A goal for myself for CR10 is to live in the moment. To press into the ups and downs of the PRESENT MOMENT, because I believe that’s the best route to growth. I tend to mentally plan ahead for the “next big thing,” so I’m hoping to learn to let that go and enjoy the beauty of the “now.” Regarding this particular experience, I hope to be present in each city and not anticipate what is to come so much that I am not fully enjoying where I’m at. With that in mind, NOW IS NOT THE TIME TO WORRY ABOUT JUMPING OUT OF AN AIRPLANE. Dr. P, if I start talking about that, you have permission to chastise me. But seriously, I want to enjoy and learn from people and places one city at a time!

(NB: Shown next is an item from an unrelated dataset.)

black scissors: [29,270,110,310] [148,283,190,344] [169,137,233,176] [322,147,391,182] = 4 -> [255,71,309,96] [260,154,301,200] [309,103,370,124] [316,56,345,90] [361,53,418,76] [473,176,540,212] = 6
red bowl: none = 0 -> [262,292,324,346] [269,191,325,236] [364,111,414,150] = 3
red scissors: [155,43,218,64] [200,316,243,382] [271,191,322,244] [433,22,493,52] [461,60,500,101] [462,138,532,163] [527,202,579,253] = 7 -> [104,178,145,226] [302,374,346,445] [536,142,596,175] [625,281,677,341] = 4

I am also hoping CR10 teaches me how to be alert and intuitive, even in the face of uncertainty and unfamiliarity. As we walk about these new cities and experience an abundance of new things and people, I hope to be able to acknowledge my emotional and mental states enough to give myself grace and then let go of myself, in order to fully experience all that is around me. With an open and perceptive mind, I aim to fully immerse myself into each culture regardless with how unfamiliar I may be with my surroundings.